For Newsweek – Feb 4 2010
http://www.thedailybeast.com/newsweek/2010/02/04/hatoyama-s-to-do-list.html
You are a little-known politician who has enthused the public with promises of change. You win a thumping electoral victory. You succeed a tired and discredited administration whose policies helped create the worst economic crisis in decades. And then your problems start.
The vested interests won’t give an inch. People seems unsure what kind of change they want, or if they want any change at all. The economy is still in bad shape, and now you are getting the blame.
That’s the situation facing Japanese prime minister Yukio Hatoyama, as he contemplates corruption scandals, doubts about his leadership, and crumbling poll numbers. Ahead of him lies a mission as tough as President Obama’s task of preparing free-spending Americans for the coming age of austerity. He has to convince the pessimistic Japanese to save less and consume more.
To do this he has to ignore the doom-mongering of the ratings agencies and the local media. He has to tune out the advice of the experts, which has been largely responsible for Japan’s slow-motion economic trainwreck. He needs to stop worrying about government bond yields, which are at the lowest levels in world history, and start worrying about the stock market , which is no higher than it was in 1984.
Most of all he needs to remember the reason why people voted for him. They had had enough of the LDP strategy of squeezing the household sector while protecting the interests of exporters. They were told that the policy of “gaman” – enduring pain uncomplainingly – would lead to a stronger, more self-sufficient economy. The global crisis shattered that promise. Japan took a larger hit to GDP than any other developed country, despite playing little part in the debt-fuelled excesses. If you party hard, you can’t complain about the hangover. Japan stayed on the financial equivalent of bottled water, yet ended up with the biggest headache of all.

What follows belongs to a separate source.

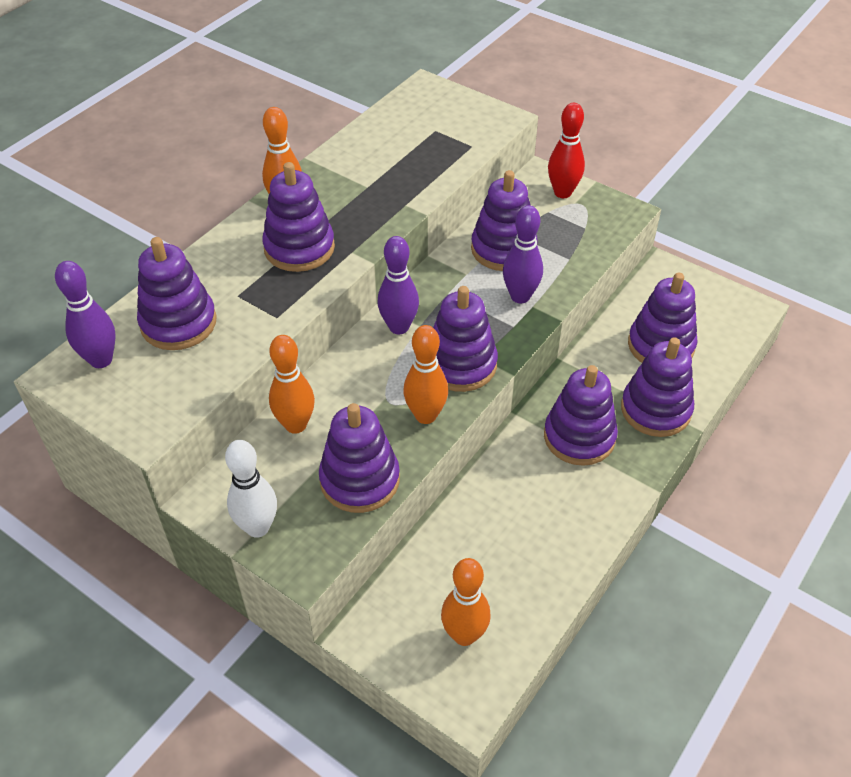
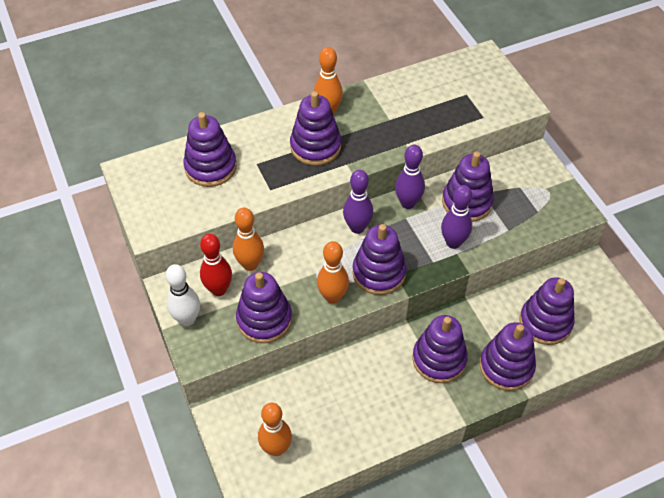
camera: 30 degrees right, 5 degrees up
(101, 360) = (153, 172): purple bowling pin -> purple bowling pin (408, 203)
(562, 192) = (541, 176): red bowling pin -> red bowling pin (219, 289)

So what should be the Hatoyama administration’s priorities? The most important is to engineer an exit from deflation. The biggest obstacle, sadly, is Japan’s own central bank, which adamantly refuses to accept that its choices have a decisive role to play . The result of this monetary nihilism is that Japan, which has the most serious deflation problem in the world, is experiencing the least monetary stimulus. When the Bank of Japan was given independence in 1997, the political framework was inadequate, allowing the bank to make up its own remit as it went on. It is essential for the Hatoyama administration to remedy this defect by setting a clear inflation target.
Japan’s fiscal problems are the result, not the cause of its deflationary dynamic. The major factor behind the yawning government deficit is the erosion in tax revenues as low-paid workers drop out of tax-paying brackets, profits plummet and asset values decline. There is no way the debt-to-GDP ratio can improve when the denominator is shrinking; any attempt to impose a fiscal squeeze would end up tanking the economy and raising even less tax. Therefore the Hatoyama administration should pledge no tax hikes until the target of 3% nominal GDP growth has been achieved for several years.
Turning round Japan’s demographic shrinkage should be a national project, the DPJ’s equivalent of landing a man on the moon. With the baby boomer juniors well past peak fertility, there are no easy answers. Even so the DPJ’s proposed French-style child subsidies could make a significant difference if generous enough and broadly implemented. The money would come from smart taxes on the myriads of small companies that manufacture accounting losses in good times and bad. Greatly increased immigration from neighbouring countries is not a possibility. It is a certainty. The only question is whether it is properly regulated or becomes an underground activity controlled by less salubrious private sector interests. The government should greatly expand the student visa programme, and make permanent visas and citizenship much easier to obtain.
With the US and UK determined to shrink their financial sectors, the idea of Tokyo as an international financial center no longer seems absurd. All those prop traders, hedge fund managers, and derivatives salesmen need to go somewhere. Why not Tokyo – if the incentives are right. The Hatoyama administration should offer big tax inducements to this much-despised minority, and set up a sovereign wealth fund that would outsource investment to companies with significant on-shore presence in Japan. For Americans eager to escape the clutches of Uncle Sam, there could be rush clearance for citizenship on the payment of a multi-million dollar fee.
A new economic strategy, commitment to tackling the demographic crunch – that at last would be change you can believe in.